### The problem
The full set of records needs to be retyped exactly.

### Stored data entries
▬▬▬▬▬▬

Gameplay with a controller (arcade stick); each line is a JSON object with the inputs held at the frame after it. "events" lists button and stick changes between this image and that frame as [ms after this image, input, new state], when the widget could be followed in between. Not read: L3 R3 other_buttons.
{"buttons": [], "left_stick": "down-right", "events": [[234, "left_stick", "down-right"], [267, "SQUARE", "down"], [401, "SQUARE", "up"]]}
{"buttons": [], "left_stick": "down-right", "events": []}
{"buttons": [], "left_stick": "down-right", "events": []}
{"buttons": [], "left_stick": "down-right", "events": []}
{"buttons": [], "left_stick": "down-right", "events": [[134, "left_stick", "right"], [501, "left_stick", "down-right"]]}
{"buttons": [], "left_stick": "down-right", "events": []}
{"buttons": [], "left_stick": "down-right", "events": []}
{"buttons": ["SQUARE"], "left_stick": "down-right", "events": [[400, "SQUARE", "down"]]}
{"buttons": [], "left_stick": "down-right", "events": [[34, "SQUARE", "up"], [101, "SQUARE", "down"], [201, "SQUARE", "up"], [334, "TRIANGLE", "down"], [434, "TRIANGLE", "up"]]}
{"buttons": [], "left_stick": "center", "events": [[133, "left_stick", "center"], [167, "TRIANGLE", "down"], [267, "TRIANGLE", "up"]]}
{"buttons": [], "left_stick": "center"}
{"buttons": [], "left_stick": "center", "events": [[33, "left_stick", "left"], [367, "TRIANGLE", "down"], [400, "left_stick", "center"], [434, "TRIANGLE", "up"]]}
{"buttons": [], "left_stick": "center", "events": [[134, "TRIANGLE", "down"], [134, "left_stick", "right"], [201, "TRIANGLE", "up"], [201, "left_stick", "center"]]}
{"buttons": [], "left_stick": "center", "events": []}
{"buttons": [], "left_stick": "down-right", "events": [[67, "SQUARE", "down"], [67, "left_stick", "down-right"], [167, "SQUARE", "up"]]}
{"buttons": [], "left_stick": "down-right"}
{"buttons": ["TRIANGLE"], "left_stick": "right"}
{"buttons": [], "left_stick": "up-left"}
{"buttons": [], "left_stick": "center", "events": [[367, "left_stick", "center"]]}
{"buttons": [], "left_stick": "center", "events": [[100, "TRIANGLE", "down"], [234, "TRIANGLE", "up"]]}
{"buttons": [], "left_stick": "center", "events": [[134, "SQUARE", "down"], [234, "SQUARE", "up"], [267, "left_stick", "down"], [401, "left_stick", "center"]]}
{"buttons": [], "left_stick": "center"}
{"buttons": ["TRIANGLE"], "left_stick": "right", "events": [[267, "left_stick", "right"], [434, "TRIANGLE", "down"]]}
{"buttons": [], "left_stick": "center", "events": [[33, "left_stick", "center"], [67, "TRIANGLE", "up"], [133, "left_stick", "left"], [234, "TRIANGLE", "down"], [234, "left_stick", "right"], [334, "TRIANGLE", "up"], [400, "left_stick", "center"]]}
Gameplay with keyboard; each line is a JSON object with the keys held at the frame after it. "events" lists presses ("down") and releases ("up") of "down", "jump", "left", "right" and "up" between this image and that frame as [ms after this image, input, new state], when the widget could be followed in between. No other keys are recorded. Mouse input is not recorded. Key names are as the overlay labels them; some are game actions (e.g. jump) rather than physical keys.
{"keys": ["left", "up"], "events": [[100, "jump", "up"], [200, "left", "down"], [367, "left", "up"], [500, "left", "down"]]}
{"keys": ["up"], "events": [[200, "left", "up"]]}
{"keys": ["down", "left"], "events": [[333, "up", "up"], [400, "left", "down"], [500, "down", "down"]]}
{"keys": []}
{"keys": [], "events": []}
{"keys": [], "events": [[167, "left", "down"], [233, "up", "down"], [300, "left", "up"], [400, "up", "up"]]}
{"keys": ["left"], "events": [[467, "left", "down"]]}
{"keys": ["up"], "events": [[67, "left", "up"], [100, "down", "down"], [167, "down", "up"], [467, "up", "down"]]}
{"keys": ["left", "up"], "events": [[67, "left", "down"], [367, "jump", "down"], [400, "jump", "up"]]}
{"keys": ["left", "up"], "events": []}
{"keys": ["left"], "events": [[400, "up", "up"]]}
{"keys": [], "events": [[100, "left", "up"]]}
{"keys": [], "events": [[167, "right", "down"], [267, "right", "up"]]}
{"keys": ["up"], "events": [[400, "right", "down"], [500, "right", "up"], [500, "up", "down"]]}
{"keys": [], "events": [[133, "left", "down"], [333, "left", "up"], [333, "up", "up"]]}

▬▬▬▬▬▬

### Completed task
Gameplay with a controller (arcade stick); each line is a JSON object with the inputs held at the frame after it. "events" lists button and stick changes between this image and that frame as [ms after this image, input, new state], when the widget could be followed in between. Not read: L3 R3 other_buttons.
{"buttons": [], "left_stick": "down-right", "events": [[234, "left_stick", "down-right"], [267, "SQUARE", "down"], [401, "SQUARE", "up"]]}
{"buttons": [], "left_stick": "down-right", "events": []}
{"buttons": [], "left_stick": "down-right", "events": []}
{"buttons": [], "left_stick": "down-right", "events": []}
{"buttons": [], "left_stick": "down-right", "events": [[134, "left_stick", "right"], [501, "left_stick", "down-right"]]}
{"buttons": [], "left_stick": "down-right", "events": []}
{"buttons": [], "left_stick": "down-right", "events": []}
{"buttons": ["SQUARE"], "left_stick": "down-right", "events": [[400, "SQUARE", "down"]]}
{"buttons": [], "left_stick": "down-right", "events": [[34, "SQUARE", "up"], [101, "SQUARE", "down"], [201, "SQUARE", "up"], [334, "TRIANGLE", "down"], [434, "TRIANGLE", "up"]]}
{"buttons": [], "left_stick": "center", "events": [[133, "left_stick", "center"], [167, "TRIANGLE", "down"], [267, "TRIANGLE", "up"]]}
{"buttons": [], "left_stick": "center"}
{"buttons": [], "left_stick": "center", "events": [[33, "left_stick", "left"], [367, "TRIANGLE", "down"], [400, "left_stick", "center"], [434, "TRIANGLE", "up"]]}
{"buttons": [], "left_stick": "center", "events": [[134, "TRIANGLE", "down"], [134, "left_stick", "right"], [201, "TRIANGLE", "up"], [201, "left_stick", "center"]]}
{"buttons": [], "left_stick": "center", "events": []}
{"buttons": [], "left_stick": "down-right", "events": [[67, "SQUARE", "down"], [67, "left_stick", "down-right"], [167, "SQUARE", "up"]]}
{"buttons": [], "left_stick": "down-right"}
{"buttons": ["TRIANGLE"], "left_stick": "right"}
{"buttons": [], "left_stick": "up-left"}
{"buttons": [], "left_stick": "center", "events": [[367, "left_stick", "center"]]}
{"buttons": [], "left_stick": "center", "events": [[100, "TRIANGLE", "down"], [234, "TRIANGLE", "up"]]}
{"buttons": [], "left_stick": "center", "events": [[134, "SQUARE", "down"], [234, "SQUARE", "up"], [267, "left_stick", "down"], [401, "left_stick", "center"]]}
{"buttons": [], "left_stick": "center"}
{"buttons": ["TRIANGLE"], "left_stick": "right", "events": [[267, "left_stick", "right"], [434, "TRIANGLE", "down"]]}
{"buttons": [], "left_stick": "center", "events": [[33, "left_stick", "center"], [67, "TRIANGLE", "up"], [133, "left_stick", "left"], [234, "TRIANGLE", "down"], [234, "left_stick", "right"], [334, "TRIANGLE", "up"], [400, "left_stick", "center"]]}
Gameplay with keyboard; each line is a JSON object with the keys held at the frame after it. "events" lists presses ("down") and releases ("up") of "down", "jump", "left", "right" and "up" between this image and that frame as [ms after this image, input, new state], when the widget could be followed in between. No other keys are recorded. Mouse input is not recorded. Key names are as the overlay labels them; some are game actions (e.g. jump) rather than physical keys.
{"keys": ["left", "up"], "events": [[100, "jump", "up"], [200, "left", "down"], [367, "left", "up"], [500, "left", "down"]]}
{"keys": ["up"], "events": [[200, "left", "up"]]}
{"keys": ["down", "left"], "events": [[333, "up", "up"], [400, "left", "down"], [500, "down", "down"]]}
{"keys": []}
{"keys": [], "events": []}
{"keys": [], "events": [[167, "left", "down"], [233, "up", "down"], [300, "left", "up"], [400, "up", "up"]]}
{"keys": ["left"], "events": [[467, "left", "down"]]}
{"keys": ["up"], "events": [[67, "left", "up"], [100, "down", "down"], [167, "down", "up"], [467, "up", "down"]]}
{"keys": ["left", "up"], "events": [[67, "left", "down"], [367, "jump", "down"], [400, "jump", "up"]]}
{"keys": ["left", "up"], "events": []}
{"keys": ["left"], "events": [[400, "up", "up"]]}
{"keys": [], "events": [[100, "left", "up"]]}
{"keys": [], "events": [[167, "right", "down"], [267, "right", "up"]]}
{"keys": ["up"], "events": [[400, "right", "down"], [500, "right", "up"], [500, "up", "down"]]}
{"keys": [], "events": [[133, "left", "down"], [333, "left", "up"], [333, "up", "up"]]}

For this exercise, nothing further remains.